Este compromisso com a avaliação contínua, participada e baseada em evidência reforça a credibilidade política da estratégia e potencia a sua capacidade de gerar mudanças estruturais duradouras no panorama europeu da inovação e do empreendedorismo tecnológico.

Opinião T2B

Do ponto de vista de quem acompanha de perto o ecossistema de inovação europeu – e em particular o português –, a Estratégia Europeia para Startups e Scaleups surge como uma resposta estruturada, ambiciosa e tecnicamente sólida aos principais bloqueios que têm limitado o crescimento sustentável das empresas tecnológicas na Europa. É um avanço importante. No entanto, importa reforçar que o sucesso desta estratégia não depende apenas da sua conceção política, mas sobretudo da sua execução prática e do envolvimento dos múltiplos atores no terreno.

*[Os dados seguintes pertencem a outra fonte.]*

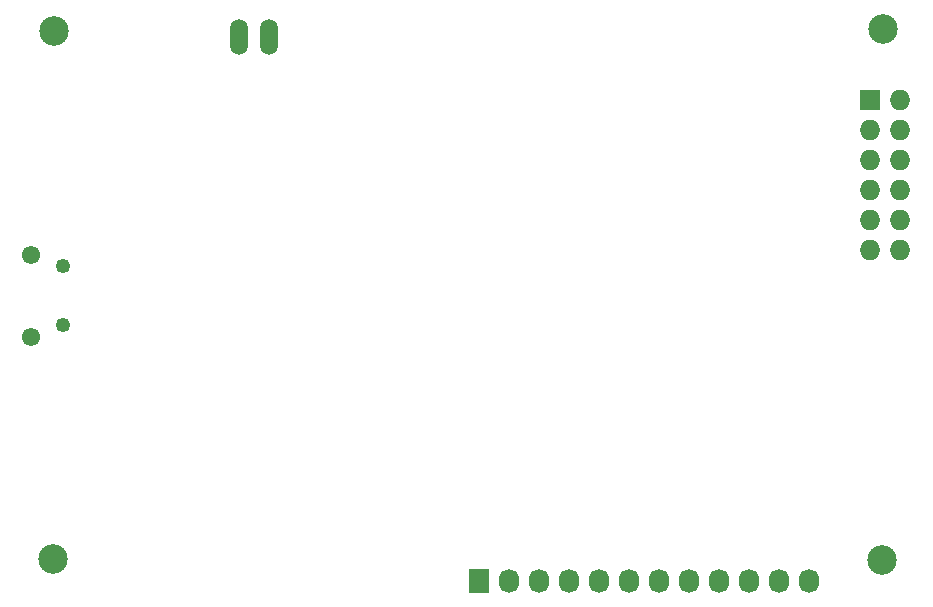
<source format=gbs>
G04 #@! TF.FileFunction,Soldermask,Bot*
%FSLAX46Y46*%
G04 Gerber Fmt 4.6, Leading zero omitted, Abs format (unit mm)*
G04 Created by KiCad (PCBNEW (2015-07-29 BZR 6016)-product) date Sat 12 Mar 2016 01:35:21 AM PST*
%MOMM*%
G01*
G04 APERTURE LIST*
%ADD10C,0.150000*%
%ADD11C,2.500000*%
%ADD12O,1.506220X3.014980*%
%ADD13C,1.250000*%
%ADD14C,1.550000*%
%ADD15R,1.727200X2.032000*%
%ADD16O,1.727200X2.032000*%
%ADD17R,1.727200X1.727200*%
%ADD18O,1.727200X1.727200*%
G04 APERTURE END LIST*
D10*
D11*
X124000000Y-39100000D03*
X123900000Y-84100000D03*
X53700000Y-84000000D03*
X53800000Y-39300000D03*
D12*
X71970000Y-39800000D03*
X69430000Y-39800000D03*
D13*
X54562540Y-59199100D03*
X54562540Y-64199100D03*
D14*
X51862540Y-58199100D03*
X51862540Y-65199100D03*
D15*
X89800000Y-85800000D03*
D16*
X92340000Y-85800000D03*
X94880000Y-85800000D03*
X97420000Y-85800000D03*
X99960000Y-85800000D03*
X102500000Y-85800000D03*
X105040000Y-85800000D03*
X107580000Y-85800000D03*
X110120000Y-85800000D03*
X112660000Y-85800000D03*
X115200000Y-85800000D03*
X117740000Y-85800000D03*
D17*
X122900000Y-45100000D03*
D18*
X125440000Y-45100000D03*
X122900000Y-47640000D03*
X125440000Y-47640000D03*
X122900000Y-50180000D03*
X125440000Y-50180000D03*
X122900000Y-52720000D03*
X125440000Y-52720000D03*
X122900000Y-55260000D03*
X125440000Y-55260000D03*
X122900000Y-57800000D03*
X125440000Y-57800000D03*
M02*

</source>
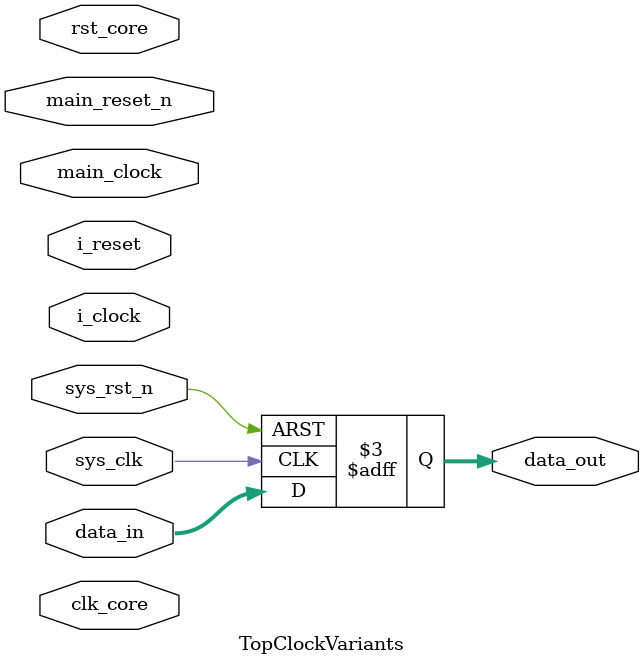
<source format=sv>

module TopClockVariants(
    // Clock variants - should all be detected as clock signals
    input wire sys_clk,        // sys_clk pattern
    input wire i_clock,        // i_clock pattern
    input wire clk_core,       // clk_* pattern
    input wire main_clock,     // *_clock pattern
    
    // Reset variants - should all be detected as reset signals  
    input wire sys_rst_n,      // sys_rst_n pattern (active low)
    input wire i_reset,        // i_reset pattern
    input wire rst_core,       // rst_* pattern
    input wire main_reset_n,   // *_reset_n pattern (active low)
    
    // Regular signals
    input wire [7:0] data_in,
    output reg [7:0] data_out
);

always @(posedge sys_clk or negedge sys_rst_n) begin
    if (!sys_rst_n)
        data_out <= 8'h00;
    else
        data_out <= data_in;
end

endmodule

</source>
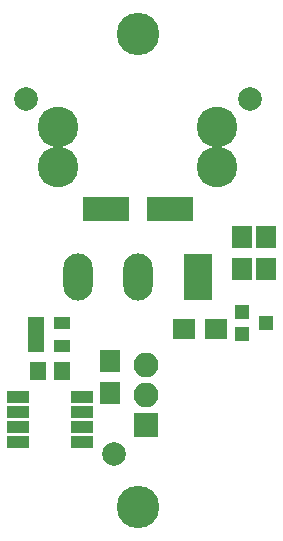
<source format=gbs>
G04 #@! TF.FileFunction,Soldermask,Bot*
%FSLAX46Y46*%
G04 Gerber Fmt 4.6, Leading zero omitted, Abs format (unit mm)*
G04 Created by KiCad (PCBNEW 4.0.7-e2-6376~61~ubuntu18.04.1) date Thu Dec  5 21:11:02 2019*
%MOMM*%
%LPD*%
G01*
G04 APERTURE LIST*
%ADD10C,0.100000*%
%ADD11C,2.000000*%
%ADD12C,3.600000*%
%ADD13R,3.900000X2.000000*%
%ADD14R,1.400000X1.650000*%
%ADD15R,2.100000X2.100000*%
%ADD16O,2.100000X2.100000*%
%ADD17R,1.300000X1.200000*%
%ADD18R,1.950000X1.000000*%
%ADD19R,1.460000X1.050000*%
%ADD20C,3.448000*%
%ADD21R,2.480000X4.000000*%
%ADD22O,2.480000X4.000000*%
%ADD23R,1.700000X1.900000*%
%ADD24R,1.900000X1.700000*%
G04 APERTURE END LIST*
D10*
D11*
X10500000Y-39000000D03*
X22000000Y-9000000D03*
X3000000Y-9000000D03*
D12*
X12500000Y-3500000D03*
D13*
X9800000Y-18288000D03*
X15200000Y-18288000D03*
D14*
X6080000Y-32004000D03*
X4080000Y-32004000D03*
D15*
X13208000Y-36580000D03*
D16*
X13208000Y-34040000D03*
X13208000Y-31500000D03*
D17*
X21352000Y-28890000D03*
X21352000Y-26990000D03*
X23352000Y-27940000D03*
D18*
X2380000Y-37973000D03*
X2380000Y-36703000D03*
X2380000Y-35433000D03*
X2380000Y-34163000D03*
X7780000Y-34163000D03*
X7780000Y-35433000D03*
X7780000Y-36703000D03*
X7780000Y-37973000D03*
D19*
X3896000Y-29840000D03*
X3896000Y-28890000D03*
X3896000Y-27940000D03*
X6096000Y-27940000D03*
X6096000Y-29840000D03*
D12*
X12500000Y-43500000D03*
D20*
X5769000Y-11298200D03*
X5769000Y-14701800D03*
X19231000Y-11298200D03*
X19231000Y-14701800D03*
D21*
X17580000Y-24000000D03*
D22*
X12500000Y-24000000D03*
X7420000Y-24000000D03*
D23*
X21336000Y-23368000D03*
X21336000Y-20668000D03*
X23368000Y-23368000D03*
X23368000Y-20668000D03*
D24*
X16430000Y-28448000D03*
X19130000Y-28448000D03*
D23*
X10160000Y-33862000D03*
X10160000Y-31162000D03*
M02*

</source>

As medidas propostas são relevantes, mas só produzirão resultados se forem acompanhadas por um esforço real de simplificação administrativa, articulação interinstitucional e acesso efetivo aos instrumentos financeiros e às plataformas de apoio. Sabemos, por experiência própria, que demasiadas vezes as oportunidades anunciadas a nível europeu não se traduzem em impacto tangível nos territórios e nos empreendedores que mais delas precisam.

Em Portugal, será fundamental garantir que esta estratégia não seja apenas acompanhada a nível governamental, mas também entendida e apropriada por quem está a inovar todos os dias: startups, scaleups, centros de investigação, investidores, municípios e redes de incubação. A Europa está a criar condições para que mais empresas portuguesas possam competir em igualdade no mercado único. Mas cabe-nos a nós, enquanto agentes do ecossistema, promover essa ligação com o que está a ser desenhado em Bruxelas – com pragmatismo, ambição e foco na execução.